Abingdon Vesper Rotarians have visited their projects in Uganda and celebrated 25 years supporting the region

Maya Smeulders, Abingdon Vesper Rotary, 1st June 2022

Maya and Paul Smeulders from Abingdon Vesper Rotary have recently visited the projects supported by the club in the Mubende district of Uganda. The club’s support of the area started 25 years ago and it continues to grow today. Maya reports on the visit, shares her photos, and describes the many successes to date but also the need for continued development.

Latest facts and figures on Abingdon Vesper's Agricultural Microcredit Scheme:

  • 135 Agricultural Microcredit Groups since 2007
  • 4000 farmers given training in organic agriculture, saving/lending and bookkeeping
  • 25,000 family members benefitting, too
  • 426 Million Ugandan Shillings given out in interest free 3-year loans to farmer groups (~ £90,000-£100,000 varying acc. to exchange rates) used for affordable loans to members
  • bad debts less than 3%
  • microcredit fund recycled multiple times
  • 30 Key Farmer Trainers trained at Agricultural College in Uganda
  • resulting in Groups having their own loan pool after repayment of the loan principal
  • individual farmers acquiring knowhow and higher income which enables them to buy land, farm animals,
  • farm and home improvements, means of transport, education, health and many other things
  • Microcredit is truely the sustainable way out of poverty

In addition, we visited 10 "Learning 4 Life" village primary schools and lots of others near the microcredit groups.

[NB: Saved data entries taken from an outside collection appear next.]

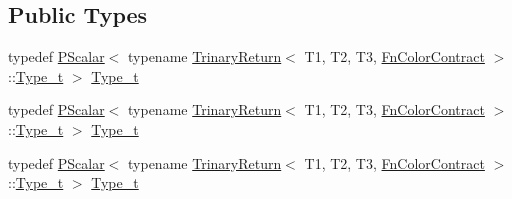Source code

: \subsection*{Public Types}
\begin{DoxyCompactItemize}
\item 
typedef \mbox{\hyperlink{classENSEM_1_1PScalar}{P\+Scalar}}$<$ typename \mbox{\hyperlink{structENSEM_1_1TrinaryReturn}{Trinary\+Return}}$<$ T1, T2, T3, \mbox{\hyperlink{structENSEM_1_1FnColorContract}{Fn\+Color\+Contract}} $>$\+::\mbox{\hyperlink{structENSEM_1_1TrinaryReturn_3_01PColorVector_3_01T1_00_01N_01_4_00_01PColorVector_3_01T2_00_01N4ce572db3e48fe7214a7d25b458894fc_a5776e82d03d9b207eec13d0bb0a9b447}{Type\+\_\+t}} $>$ \mbox{\hyperlink{structENSEM_1_1TrinaryReturn_3_01PColorVector_3_01T1_00_01N_01_4_00_01PColorVector_3_01T2_00_01N4ce572db3e48fe7214a7d25b458894fc_a5776e82d03d9b207eec13d0bb0a9b447}{Type\+\_\+t}}
\item 
typedef \mbox{\hyperlink{classENSEM_1_1PScalar}{P\+Scalar}}$<$ typename \mbox{\hyperlink{structENSEM_1_1TrinaryReturn}{Trinary\+Return}}$<$ T1, T2, T3, \mbox{\hyperlink{structENSEM_1_1FnColorContract}{Fn\+Color\+Contract}} $>$\+::\mbox{\hyperlink{structENSEM_1_1TrinaryReturn_3_01PColorVector_3_01T1_00_01N_01_4_00_01PColorVector_3_01T2_00_01N4ce572db3e48fe7214a7d25b458894fc_a5776e82d03d9b207eec13d0bb0a9b447}{Type\+\_\+t}} $>$ \mbox{\hyperlink{structENSEM_1_1TrinaryReturn_3_01PColorVector_3_01T1_00_01N_01_4_00_01PColorVector_3_01T2_00_01N4ce572db3e48fe7214a7d25b458894fc_a5776e82d03d9b207eec13d0bb0a9b447}{Type\+\_\+t}}
\item 
typedef \mbox{\hyperlink{classENSEM_1_1PScalar}{P\+Scalar}}$<$ typename \mbox{\hyperlink{structENSEM_1_1TrinaryReturn}{Trinary\+Return}}$<$ T1, T2, T3, \mbox{\hyperlink{structENSEM_1_1FnColorContract}{Fn\+Color\+Contract}} $>$\+::\mbox{\hyperlink{structENSEM_1_1TrinaryReturn_3_01PColorVector_3_01T1_00_01N_01_4_00_01PColorVector_3_01T2_00_01N4ce572db3e48fe7214a7d25b458894fc_a5776e82d03d9b207eec13d0bb0a9b447}{Type\+\_\+t}} $>$ \mbox{\hyperlink{structENSEM_1_1TrinaryReturn_3_01PColorVector_3_01T1_00_01N_01_4_00_01PColorVector_3_01T2_00_01N4ce572db3e48fe7214a7d25b458894fc_a5776e82d03d9b207eec13d0bb0a9b447}{Type\+\_\+t}}
\end{DoxyCompactItemize}


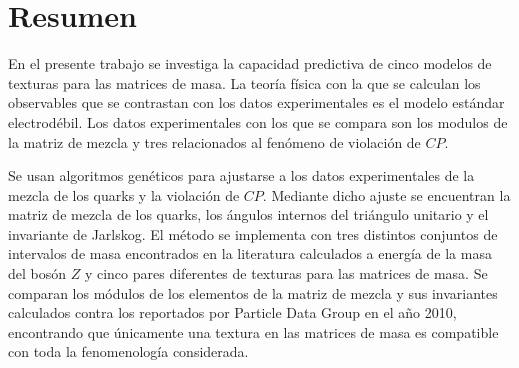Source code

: \chapter*{Resumen}

En el presente trabajo se investiga la capacidad predictiva de cinco modelos de
texturas para las matrices de masa. La teor\'ia f\'isica con la que se calculan
los observables que se contrastan con los datos experimentales es el modelo
est\'andar electrod\'ebil. Los datos experimentales con los que se compara son
los modulos de la matriz de mezcla y  tres relacionados al fen\'omeno de
violaci\'on de $CP$.

Se usan algoritmos gen\'eticos para ajustarse a los datos experimentales de la 
mezcla de los quarks y la violaci\'on de $CP$. Mediante dicho ajuste se 
encuentran la matriz de mezcla de los quarks, los \'angulos internos del 
tri\'angulo unitario y el invariante de Jarlskog. El m\'etodo se implementa con
tres distintos conjuntos de intervalos de masa encontrados en la literatura 
calculados a energ\'ia de la masa del bos\'on $Z$ y cinco pares diferentes de
texturas para las matrices de masa. Se comparan los m\'odulos 
de los elementos de la matriz de mezcla y sus invariantes calculados contra
los reportados por Particle Data Group en el a\~no 2010, encontrando que 
\'unicamente una textura en las matrices de masa es compatible con toda la 
fenomenolog\'ia considerada. 
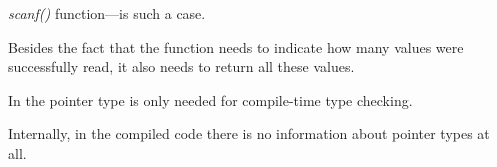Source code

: \emph{scanf()} function---is such a case.

Besides the fact that the function needs to indicate how many values were successfully read, it also needs to return all these values.

In \CCpp the pointer type is only needed for compile-time type checking.

Internally, in the compiled code there is no information about pointer types at all.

We have just completed building 12 new classrooms with big rainwater harvesting tanks at two remote community schools and are currently converting an old church into a Nursery School and Office Block for another school. Basic education in remote rural areas is in crisis. They are too far away from goverment schools and the small private schools that existed before COVID have all collapsed due to the two-year long school lockdown. Parents are struggling to set up new community schools, but get no support from the government at all. 

In the 12 years I have been going to Uganda I have not heard of a single new government school being opened despite the population having increased a lot. Parents wanting to set up a school have to pay for everything, buildings, teachers, books and they have to fulfill certain requirements to obtain a license. These people are subsistence farmers, often illiterate, and have liitle cash, but they are desperate to give their children education.

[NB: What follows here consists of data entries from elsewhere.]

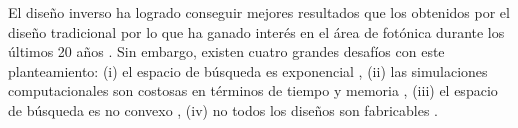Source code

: El diseño inverso ha logrado conseguir mejores resultados que los obtenidos por el
diseño tradicional por lo que ha ganado interés en el área de fotónica durante
los últimos 20 años \citep{Su2018, Molesky2018, Campbell2019}. 
Sin embargo, existen cuatro grandes desafíos con este planteamiento:
(i) el espacio de búsqueda es exponencial \citep{Vuckovic2019}, 
(ii) las simulaciones computacionales son costosas en términos de tiempo y memoria \citep{Kudyshev2020}, 
(iii) el espacio de búsqueda es no convexo \citep{Su2018},
(iv) no todos los diseños son fabricables \citep{Su2020}.




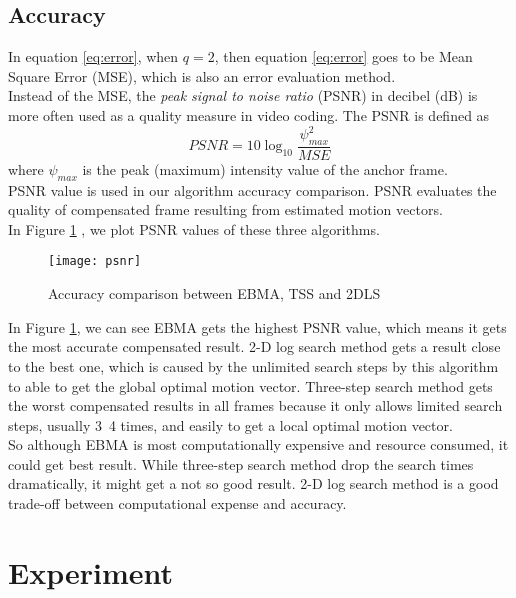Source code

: \documentclass[a4paper, twocolumn]{article}
\begin{document}
	\subsection{Accuracy}
	In equation \ref{eq:error}, when $ q = 2 $, then equation \ref{eq:error} goes to be Mean Square Error (MSE), which is also an error evaluation method. \\
	Instead of the MSE, the \textit{peak signal to noise ratio} (PSNR) in decibel (dB) is more often used as a quality measure in video coding. The PSNR is defined as 
	\begin{equation}
		PSNR = 10 \log_{10} \frac{\psi_{max}^2}{MSE}
	\end{equation}
	where $ \psi_{max} $ is the peak (maximum) intensity value of the anchor frame.\\
	PSNR value is used in our algorithm accuracy comparison. PSNR evaluates the quality of compensated frame resulting from estimated motion vectors. \\
	In Figure \ref{fig:psnr} , we plot PSNR values of these three algorithms. 
	\begin{figure}[h]
	\centering
	\texttt{[image: psnr]}
	\caption{Accuracy comparison between EBMA, TSS and 2DLS}
	\label{fig:psnr}
	\end{figure}

	\noindent
	In Figure \ref{fig:psnr}, we can see EBMA gets the highest PSNR value, which means it gets the most accurate compensated result. 2-D log search method gets a result close to the best one, which is caused by the unlimited search steps by this algorithm to able to get the global optimal motion vector. Three-step search method gets the worst compensated results in all frames because it only allows limited search steps, usually 3~4 times, and easily to get a local optimal motion vector.\\
	So although EBMA is most computationally expensive and resource consumed, it could get best result. While three-step search method drop the search times dramatically, it might get a not so good result. 2-D log search method is a good trade-off between computational expense and accuracy.
	
	
	\section{Experiment}
		
		
	
\end{document}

I have added some pictures of two of such schools, at Kalagala and at Kyampisi, both more than 12 miles away from existing schools. That is too far for small children to reach on foot (mostly barefoot).

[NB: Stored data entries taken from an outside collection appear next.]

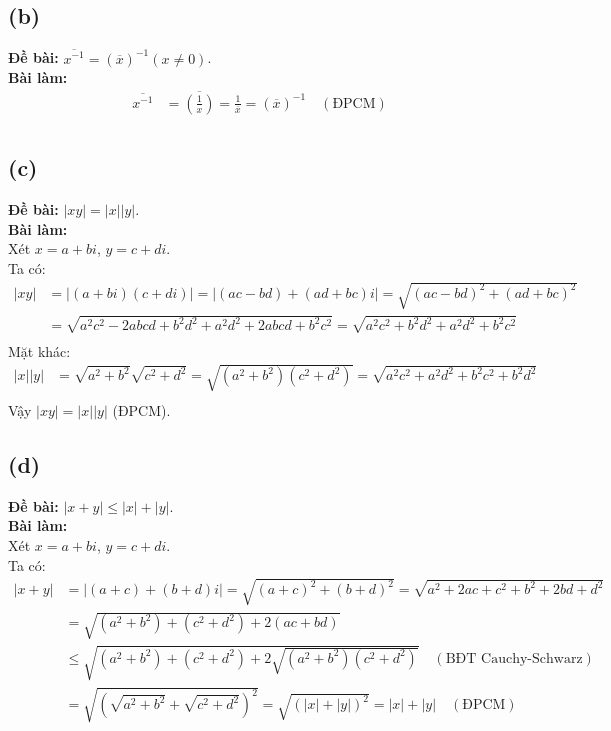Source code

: \subsection{(b)}
\textbf{Đề bài:} $\overline{x^{-1}}=(\overline{x})^{-1}(x\ne0)$.\\
\textbf{Bài làm:}
\begin{align*}
    \overline{x^{-1}} & = \overline{\left(\frac{1}{x}\right)} = \frac{1}{\overline{x}} = (\overline{x})^{-1} \quad (\text{ĐPCM}) \\
\end{align*}

\subsection{(c)}
\textbf{Đề bài:} $|xy|=|x||y|$.\\
\textbf{Bài làm:}
\\Xét $x=a+bi$, $y=c+di$. \\
Ta có:
\begin{align}
    |xy| & = |(a + bi)(c + di)| = |(ac - bd) + (ad + bc)i| = \sqrt{(ac - bd)^{2} + (ad + bc)^{2}}                                                \\
         & = \sqrt{a^{2}c^{2} - 2abcd + b^{2}d^{2} + a^{2}d^{2} + 2abcd + b^{2}c^{2}} = \sqrt{a^{2}c^{2} + b^{2}d^{2} + a^{2}d^{2} + b^{2}c^{2}} \\
\end{align}
Mặt khác:
\begin{align}
    |x||y| & = \sqrt{a^{2} + b^{2}}\sqrt{c^{2} + d^{2}} = \sqrt{(a^{2} + b^{2})(c^{2} + d^{2})} = \sqrt{a^{2}c^{2} + a^{2}d^{2} + b^{2}c^{2} + b^{2}d^{2}} \\
\end{align}
Vậy $|xy| = |x||y|$ (ĐPCM).

\subsection{(d)}
\textbf{Đề bài:} $|x+y|\le|x|+|y|$.\\
\textbf{Bài làm:}\\
Xét $x=a+bi$, $y=c+di$. \\
Ta có:
\begin{align*}
    |x+y| & = |(a+c) + (b+d)i| = \sqrt{(a+c)^{2} + (b+d)^{2}} = \sqrt{a^{2} + 2ac + c^{2} + b^{2} + 2bd + d^{2}}                    \\
          & = \sqrt{(a^{2} + b^{2}) + (c^{2} + d^{2}) + 2(ac + bd)}                                                                 \\
          & \le \sqrt{(a^{2} + b^{2}) + (c^{2} + d^{2}) + 2\sqrt{(a^{2} + b^{2})(c^{2} + d^{2})}} \quad (\text{BĐT Cauchy-Schwarz}) \\
          & = \sqrt{(\sqrt{a^{2} + b^{2}} + \sqrt{c^{2} + d^{2}})^{2}} = \sqrt{(|x| + |y|)^2} =|x| + |y| \quad (\text{ĐPCM})
\end{align*}

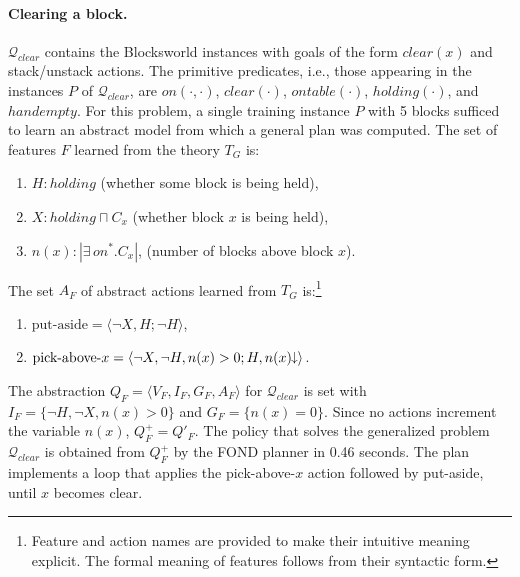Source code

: \documentclass[letterpaper]{article} %
\newcommand{\tup}[1]{\langle #1 \rangle}
\newcommand{\abs}[1]{\ensuremath{\left\vert{#1}\right\vert}}
\newcommand{\Q}{\mathcal{Q}}
\newcommand{\abst}[2]{\tup{#1;#2}}
\newcommand{\mminus}{\hspace{-.05em}\raisebox{.15ex}{\footnotesize$\downarrow$}}
\begin{document}
\paragraph{Clearing a block.}
$\Q_{clear}$ contains the Blocksworld instances  with goals of the form  $clear(x)$
and stack/unstack actions. The primitive predicates, i.e., those appearing in the  instances $P$ of $\Q_{clear}$, 
are $on(\cdot,\cdot)$, $clear(\cdot)$, $ontable(\cdot)$, $holding(\cdot)$, and $handempty$. 
For this problem, a  single training instance $P$  with  5 blocks sufficed to learn an abstract model from
which a general plan was computed. The  set of  features $F$ learned  from the theory $T_G$ is:

\begin{enumerate}[--]
  \item $H: holding$ (whether some block is being held),
  \item $X: holding \sqcap C_x$ (whether block $x$ is being held),
  \item $n(x): \abs{\exists\,on^* . C_x}$, (number of blocks above block $x$).
\end{enumerate}

\noindent The set $A_F$  of abstract actions learned  from $T_G$ is:\footnote{
Feature and action names are provided   to make their intuitive meaning explicit.
The formal meaning of features  follows from their syntactic form.}

\begin{enumerate}[--]
  \item $\text{put-aside} = \abst{\neg X, H}{\neg H}$,
  \item $\text{pick-above-$x$} = \abst{\neg X, \neg H, n(x) > 0}{H, n(x)\mminus}$.
\end{enumerate}

The  abstraction $Q_F=\tup{V_F,I_F,G_F,A_F}$ for $\Q_{clear}$ is set with 
$I_F = \{\neg H, \neg X, n(x) > 0\}$ and $G_F=\{n(x)=0\}$.
Since no actions increment the variable $n(x)$, 
$Q^+_F=Q'_F$. The policy that solves the generalized problem $\Q_{clear}$
is obtained from $Q^+_F$ by the FOND planner in 0.46 seconds. The plan implements
a loop that applies the pick-above-$x$ action followed by put-aside,
until $x$ becomes clear. 


% 
\end{document}
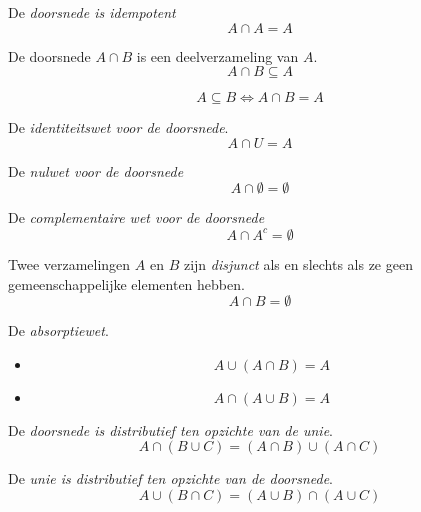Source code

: \documentclass[main.tex]{subfiles}
\begin{document}
\begin{ei}
  De \emph{doorsnede is idempotent}
  \[ A \cap A = A \]
\end{ei} 

\begin{st}
  De doorsnede $A \cap B$ is een deelverzameling van $A$.
  \[ A \cap B \subseteq A \]
\end{st}

\begin{st}
  \[ A \subseteq B \Leftrightarrow A \cap B = A \]
\end{st}


\begin{st}
  De \emph{identiteitswet voor de doorsnede}.
  \[ A \cap U = A \]
\end{st}

\begin{st}
  De \emph{nulwet voor de doorsnede}
  \[ A \cap \emptyset = \emptyset \]
\end{st}

\begin{st}
  De \emph{complementaire wet voor de doorsnede}
  \[ A \cap A^{c} = \emptyset \]
\end{st}

\begin{de}
  Twee verzamelingen $A$ en $B$ zijn \emph{disjunct} als en slechts als ze geen gemeenschappelijke elementen hebben.
  \[ A \cap B = \emptyset \]
\end{de}

\begin{st}
  De \emph{absorptiewet}.
  \begin{itemize}
  \item \[ A \cup ( A \cap B ) = A\]
  \item \[ A \cap ( A \cup B ) = A\]
  \end{itemize}
\end{st}

\begin{st}
  De \emph{doorsnede is distributief ten opzichte van de unie}.
  \[ A \cap ( B \cup C ) = (A \cap B) \cup (A \cap C) \]

\end{st}

\begin{st}
  De \emph{unie is distributief ten opzichte van de doorsnede}.
  \[ A \cup ( B \cap C ) = (A \cup B) \cap (A \cup C) \]

\end{st}
\end{document}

In both cases the church is allowing the parents to put up a school near the church. At Kalagala the old church was used as a school, but is now too dangerous to enter and the parents have cobbled together some planks to form "open plan" classrooms. In Kyampisei the situation is even worse: as the parents were building wattle and mud classrooms the roof was blown off by strong winds. Even the church next to it has lost part of its roof.